The pushback came after a February 27 report, The State of Denver Restaurants, from the six-month Denver Restaurant Liaison Project led by Dana Faulk Query and Adam Schlegel and backed by Visit Denver, Denver Economic Development & Opportunity and inKind. The report said restaurants employ 7.9% of Denver’s workforce and generate about 13% of the city’s sales-tax revenue, but it also found 6% fewer restaurant-sector jobs and about 15% fewer full-service restaurant jobs in 2025 than at the start of 2020.

The report painted a sector under strain. Average hourly labor costs rose 50% to 55% from 2019 to 2024, rent increased 23%, cost of goods sold climbed 22%, and overall earnings fell nearly 20%. It also said some tipped workers were earning $35 or more per hour, but operators argued that higher wage floors were still forcing shorter shifts, leaner staffing and, in some cases, closures.

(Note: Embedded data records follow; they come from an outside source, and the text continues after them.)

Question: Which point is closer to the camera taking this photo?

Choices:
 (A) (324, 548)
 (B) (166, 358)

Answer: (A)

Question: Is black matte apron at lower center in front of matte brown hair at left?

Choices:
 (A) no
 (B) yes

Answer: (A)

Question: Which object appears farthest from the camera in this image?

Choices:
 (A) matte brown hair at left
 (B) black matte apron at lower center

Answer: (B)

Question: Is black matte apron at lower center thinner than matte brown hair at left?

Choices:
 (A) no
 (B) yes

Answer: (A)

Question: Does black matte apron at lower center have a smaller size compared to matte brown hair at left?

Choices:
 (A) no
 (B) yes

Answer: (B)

Denver’s 2026 minimum wage is $19.29 an hour, while the tipped minimum wage is $16.27 as long as workers receive $3.02 in documented tips. Colorado’s statewide minimum wage is $15.16, with a tipped wage of $12.14. A 2025 state law, HB25-1208, which took effect June 3, 2025, gave local governments new authority to increase the tip offset starting Jan. 1, 2026, within state limits. Edgewater has already used that authority, raising its 2026 tip offset to $4.67 and setting a tipped minimum wage of $13.50.

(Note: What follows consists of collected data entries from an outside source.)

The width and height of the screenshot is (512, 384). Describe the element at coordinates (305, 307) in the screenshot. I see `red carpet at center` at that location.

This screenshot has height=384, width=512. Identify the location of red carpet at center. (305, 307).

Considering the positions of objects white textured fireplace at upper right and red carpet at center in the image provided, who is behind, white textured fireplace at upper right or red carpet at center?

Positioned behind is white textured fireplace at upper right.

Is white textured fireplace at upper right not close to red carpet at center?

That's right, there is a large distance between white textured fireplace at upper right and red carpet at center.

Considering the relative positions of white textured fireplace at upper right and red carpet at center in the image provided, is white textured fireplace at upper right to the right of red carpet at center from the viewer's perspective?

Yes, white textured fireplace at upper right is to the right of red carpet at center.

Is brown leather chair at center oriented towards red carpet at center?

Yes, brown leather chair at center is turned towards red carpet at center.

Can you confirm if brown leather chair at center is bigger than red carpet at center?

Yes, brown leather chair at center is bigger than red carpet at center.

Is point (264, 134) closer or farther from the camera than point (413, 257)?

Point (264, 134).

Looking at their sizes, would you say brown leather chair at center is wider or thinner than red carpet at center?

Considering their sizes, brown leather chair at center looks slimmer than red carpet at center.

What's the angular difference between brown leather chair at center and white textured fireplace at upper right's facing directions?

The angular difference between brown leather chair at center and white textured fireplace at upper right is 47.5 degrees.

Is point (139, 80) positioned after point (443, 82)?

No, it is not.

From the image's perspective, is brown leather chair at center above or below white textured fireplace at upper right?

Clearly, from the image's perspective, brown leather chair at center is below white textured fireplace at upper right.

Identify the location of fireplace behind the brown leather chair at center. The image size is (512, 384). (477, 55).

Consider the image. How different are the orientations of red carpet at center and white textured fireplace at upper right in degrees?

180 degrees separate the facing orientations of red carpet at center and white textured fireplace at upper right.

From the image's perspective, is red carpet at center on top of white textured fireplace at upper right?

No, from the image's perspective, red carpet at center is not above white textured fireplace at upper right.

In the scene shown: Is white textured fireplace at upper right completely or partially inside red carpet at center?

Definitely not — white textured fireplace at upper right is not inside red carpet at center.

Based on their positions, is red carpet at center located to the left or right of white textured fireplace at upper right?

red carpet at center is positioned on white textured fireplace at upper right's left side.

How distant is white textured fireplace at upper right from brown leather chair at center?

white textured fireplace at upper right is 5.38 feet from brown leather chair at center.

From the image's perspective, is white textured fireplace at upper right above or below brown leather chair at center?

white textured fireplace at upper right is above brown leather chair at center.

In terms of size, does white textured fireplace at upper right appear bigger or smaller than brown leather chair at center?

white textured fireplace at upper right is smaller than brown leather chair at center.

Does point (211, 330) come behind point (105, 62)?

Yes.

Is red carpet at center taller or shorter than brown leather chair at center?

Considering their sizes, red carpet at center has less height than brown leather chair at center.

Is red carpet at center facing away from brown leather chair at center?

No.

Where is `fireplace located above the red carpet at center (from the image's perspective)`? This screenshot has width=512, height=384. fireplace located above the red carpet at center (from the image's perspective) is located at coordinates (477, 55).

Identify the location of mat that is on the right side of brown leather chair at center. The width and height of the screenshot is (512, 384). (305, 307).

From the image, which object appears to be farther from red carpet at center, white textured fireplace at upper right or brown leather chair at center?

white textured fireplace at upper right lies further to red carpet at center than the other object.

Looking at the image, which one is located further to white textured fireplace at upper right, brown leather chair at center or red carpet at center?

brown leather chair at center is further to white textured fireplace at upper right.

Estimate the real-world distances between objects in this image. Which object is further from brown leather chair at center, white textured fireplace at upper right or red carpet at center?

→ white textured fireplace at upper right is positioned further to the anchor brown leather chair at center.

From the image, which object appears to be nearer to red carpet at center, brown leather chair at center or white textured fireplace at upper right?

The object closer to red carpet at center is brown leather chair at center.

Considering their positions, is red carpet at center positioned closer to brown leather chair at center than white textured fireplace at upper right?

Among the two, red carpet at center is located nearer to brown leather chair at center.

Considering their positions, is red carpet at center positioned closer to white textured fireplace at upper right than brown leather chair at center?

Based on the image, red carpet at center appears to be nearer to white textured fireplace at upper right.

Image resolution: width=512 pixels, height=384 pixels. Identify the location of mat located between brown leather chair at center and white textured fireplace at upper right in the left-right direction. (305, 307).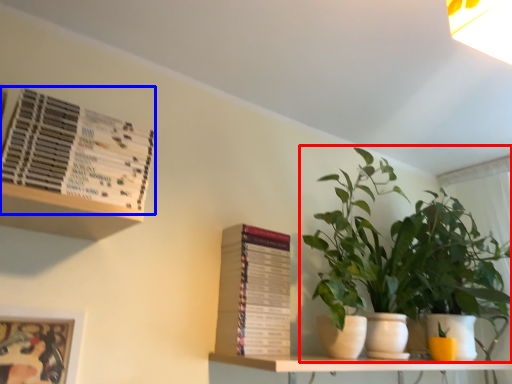
Question: Which object is closer to the camera taking this photo, houseplant (highlighted by a red box) or paperback book (highlighted by a blue box)?

Choices:
 (A) houseplant
 (B) paperback book

Answer: (B)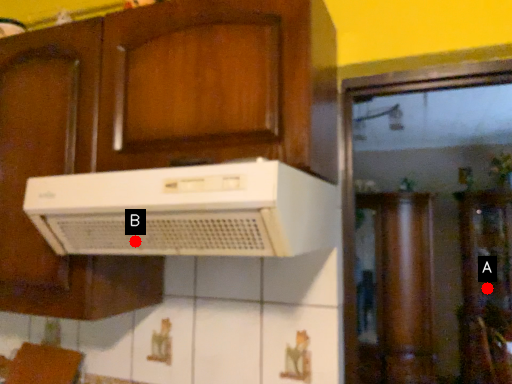
Question: Two points are circled on the image, labeled by A and B beside each circle. Which point appears closest to the camera in this image?

Choices:
 (A) A is closer
 (B) B is closer

Answer: (B)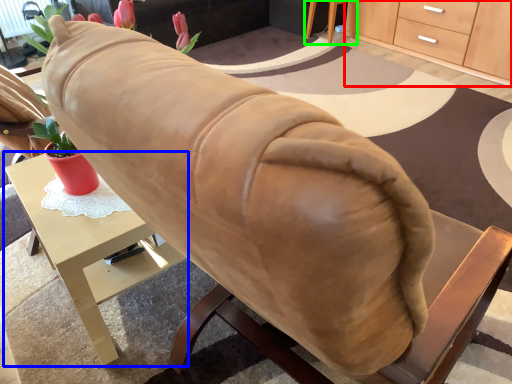
Question: Which object is the closest to the cabinetry (highlighted by a red box)? Choose among these: desk (highlighted by a blue box) or table (highlighted by a green box).

Choices:
 (A) desk
 (B) table

Answer: (B)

The larger fight traces back to Colorado’s 2019 change that let cities set their own minimum wages. Since then, Denver’s restaurant pay rules have become a pressure point for operators trying to protect margins and workers trying to protect the guaranteed part of their income. After the report, City Council member Darrell Watson said he was drafting legislation to lower the tipped minimum wage, though his office later said no tipped wage bill was before council.

For workers on the floor, the stakes are immediate. If restaurants absorb the hit, margins get tighter. If diners absorb it, menu prices and service charges can rise. If workers absorb it, the loss shows up in every paycheck, every tip-pool split and every decision about whether another restaurant job is worth staying for.